Sementara itu, menurut jurnal Belajar dari Sejarah Wabah di Cirebon yang ditulis Tati Rohayati menyebutkan, Cirebon menjadi kota dengan kematian Influenza tertinggi ke 5 di Jawa. Tak hanya sekadar batuk dan pilek, influenza juga menyebabkan masyarakat Cirebon terkena radang paru-paru, TBC dan gangguan pencernaan. Di Cirebon, masyarakat menyebut influenza dengan istilah 'Penyakit Jahat'.
Masih di tahun 1940, dalam surat kabar Batavia nieuwsblad edisi 23 April 1940 menyebutkan, Influenza menyebabkan banyak orang absen saat perayaan yang diadakan oleh NIAU (Nederlandsche Indische Athletiek Unie) sebuah organisasi atletik pada masa Hindia Belanda. Kala itu, NIAU sedang mengadakan pawai sejauh 25 kilometer, untuk rutenya, di mulai dari Lawanggada, Kesambi, Kanggraksan, Sumber, Plered, sampai balik lagi ke Kebon Baru.
Meski sudah dipersiapkan dengan baik, banyak peserta yang tidak hadir karena terkena influenza yang saat itu sedang banyak menjangkiti penduduk Cirebon.

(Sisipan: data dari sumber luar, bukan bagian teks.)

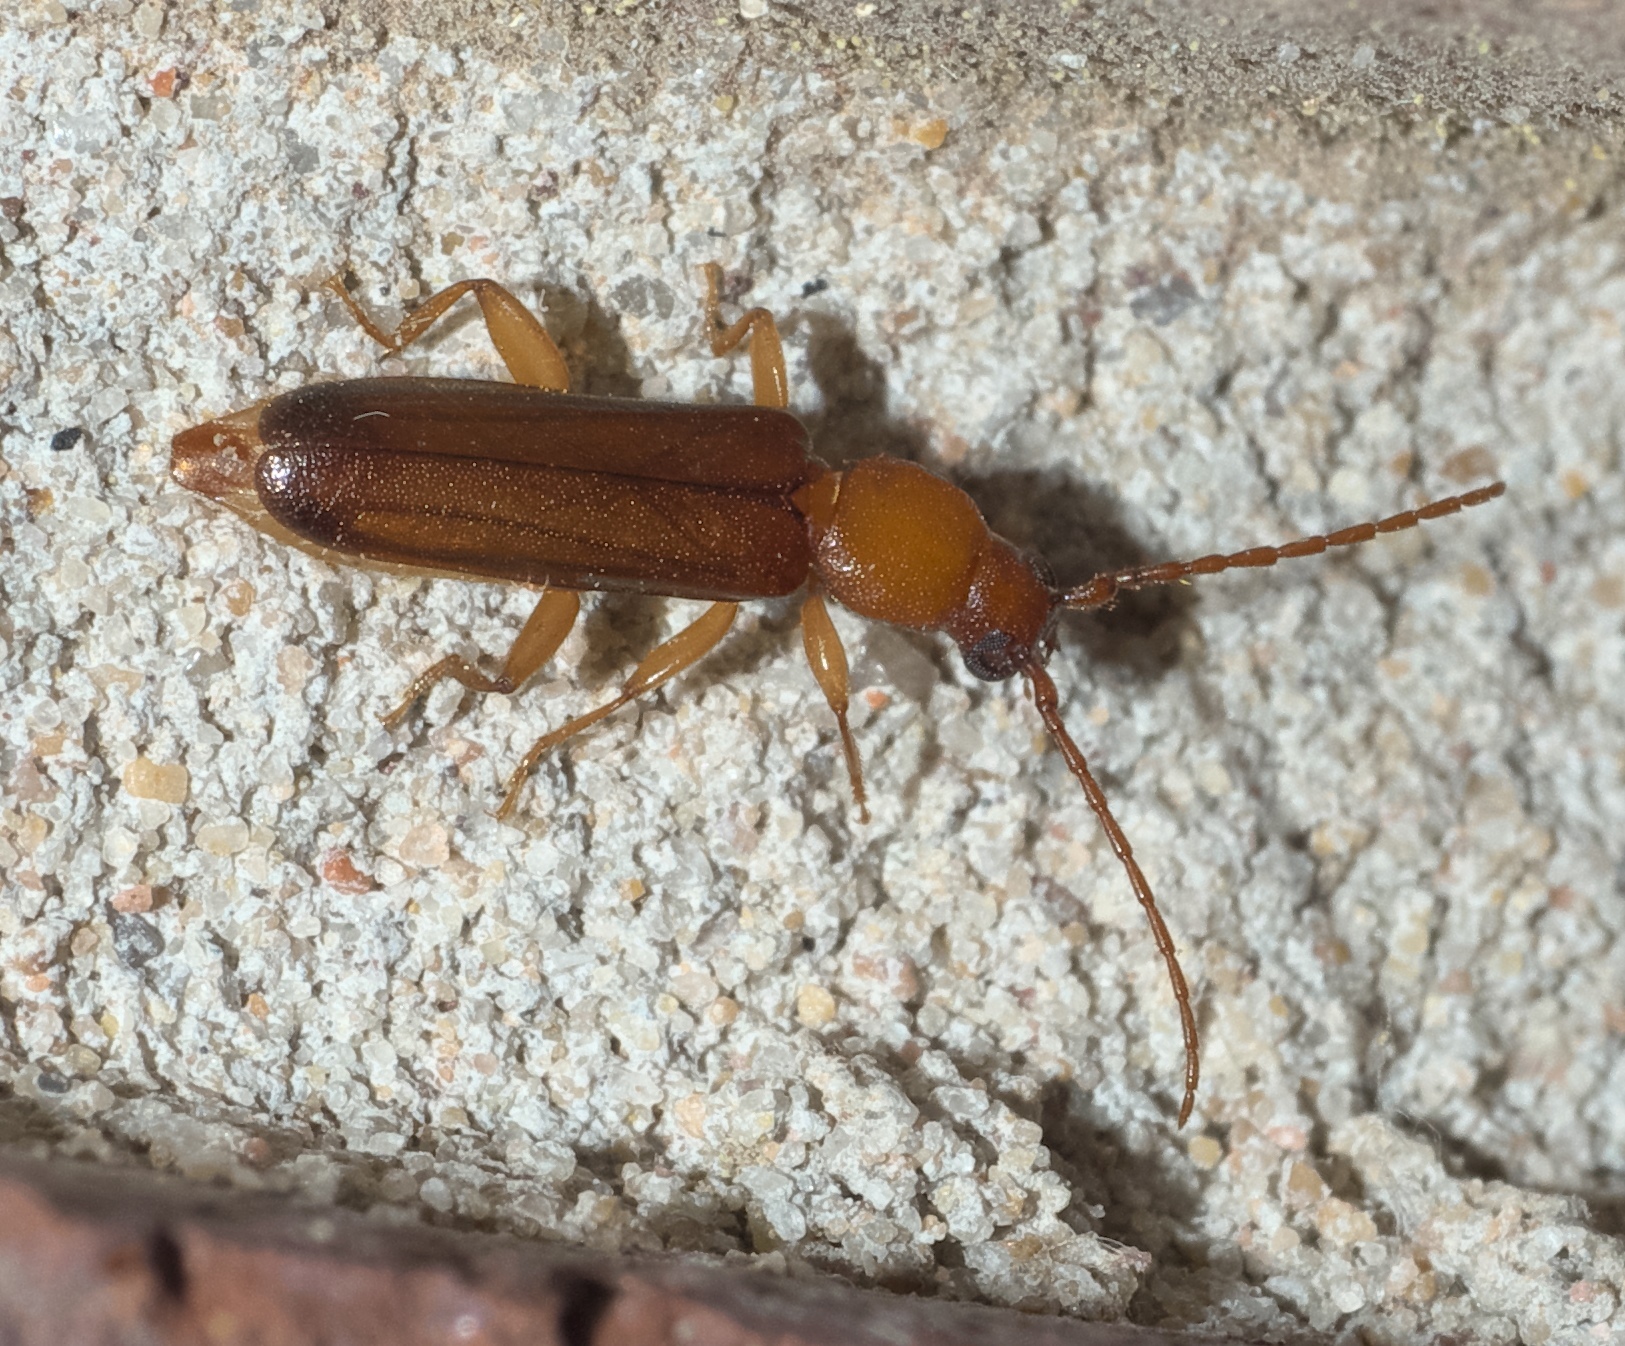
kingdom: Animalia
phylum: Arthropoda
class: Insecta
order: Coleoptera
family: Cerambycidae
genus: Smodicum
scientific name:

Apalagi, Cirebon sedang dilanda cuaca yang buruk.
"Namun, banyak yang absen karena wabah influenza saat ini. Rombongan pertama yang berangkat diguyur hujan sepanjang perjalanan, namun kemudian cuaca cerah dan tetap kering. Layanan propaganda sekali lagi terbukti baik," tulis Batavia nieuwsblad edisi 23 April 1940.